How much do you plan to raise?
A million dollars.
What will you do with the money?
The seed round will help us get to our milestones, which are going to help us get to the next fundraising. One of them is that we want to finish developing our software, roll that out, and enrol a certain number of farmers onto our platform, people who will be using it to create carbon credits, and use the platform as a community to start getting involved in the carbon market.
But we’re also going to be using those funds to do quite a lot of marketing. We have a lot of products that we’ve built, case in point being our data oracle that is already serving some solutions, such as insurance, all based on satellite data. We believe that if we are able to get this information out there, then we will have more people who are willing to use this technology.
I want to talk about your value proposition. Climate is probably not number one on the list of sectors investors coming into Africa are looking into. What is your experience with seeking funding, especially with investors who say no to you?
Apart from the fact that we’re in the climate space, we’re also in the Web3 space.

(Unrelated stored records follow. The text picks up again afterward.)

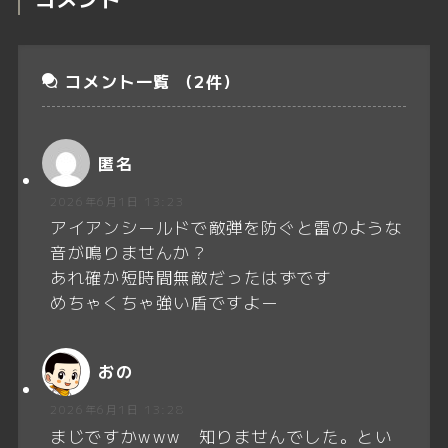
コメント一覧
（2件）
匿名
2026年6月1日 13:23
アイアンシールドで敵弾を防ぐと雷のような
音が鳴りませんか？
あれ確か短時間無敵だったはずです
めちゃくちゃ強い盾ですよー
おの
2026年6月1日 13:28
まじですかwww 知りませんでした。とい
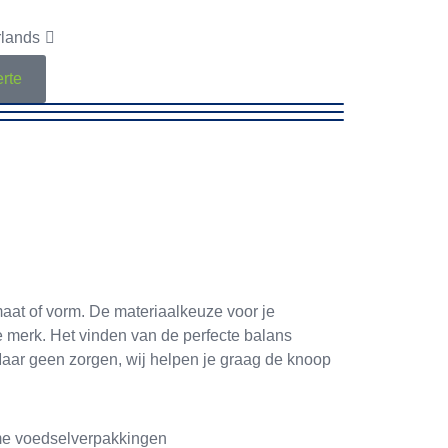
lands
erte
maat of vorm. De materiaalkeuze voor je
je merk. Het vinden van de perfecte balans
. Maar geen zorgen, wij helpen je graag de knoop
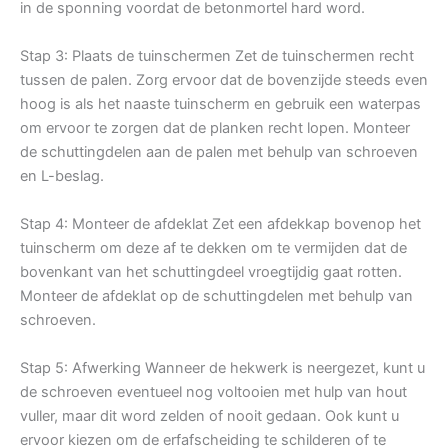
in de sponning voordat de betonmortel hard word.
Stap 3: Plaats de tuinschermen Zet de tuinschermen recht
tussen de palen. Zorg ervoor dat de bovenzijde steeds even
hoog is als het naaste tuinscherm en gebruik een waterpas
om ervoor te zorgen dat de planken recht lopen. Monteer
de schuttingdelen aan de palen met behulp van schroeven
en L-beslag.
Stap 4: Monteer de afdeklat Zet een afdekkap bovenop het
tuinscherm om deze af te dekken om te vermijden dat de
bovenkant van het schuttingdeel vroegtijdig gaat rotten.
Monteer de afdeklat op de schuttingdelen met behulp van
schroeven.
Stap 5: Afwerking Wanneer de hekwerk is neergezet, kunt u
de schroeven eventueel nog voltooien met hulp van hout
vuller, maar dit word zelden of nooit gedaan. Ook kunt u
ervoor kiezen om de erfafscheiding te schilderen of te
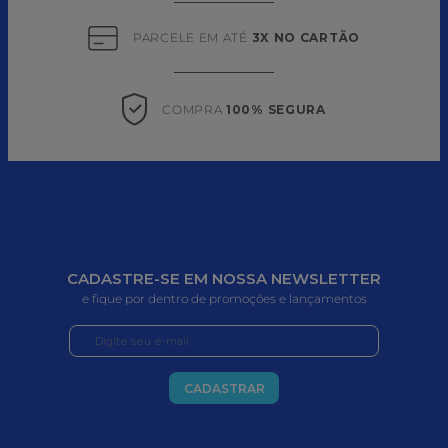
PARCELE EM ATÉ 
3X NO CARTÃO
COMPRA 
100% SEGURA
CADASTRE-SE EM NOSSA NEWSLETTER
e fique por dentro de promoções e lançamentos
CADASTRAR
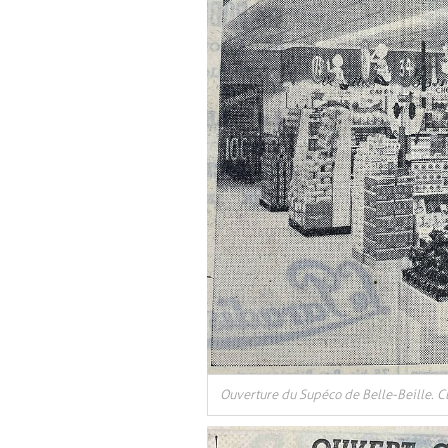
Ouverture du Supéco de Belle-Beille. C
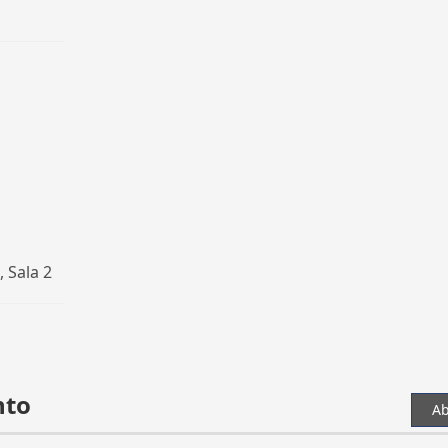
, Sala 2
nto
Ab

As you know, right now, the crypto space has taken a beating in the credibility department, following the recent FTX fiasco. So, when you’re trying to raise in Web3, in a climate where there’s a lot of fear and doubt, investors’ due diligence process will take a while. But the the people who have told us no haven’t done so because of the uncertainty in the crypto sector. It was rather because earlier on when we had tried raising, we had not yet got to a point where we had traction and a good product-market fit. But now we do, and we are targeting the end of January to become revenue-positive.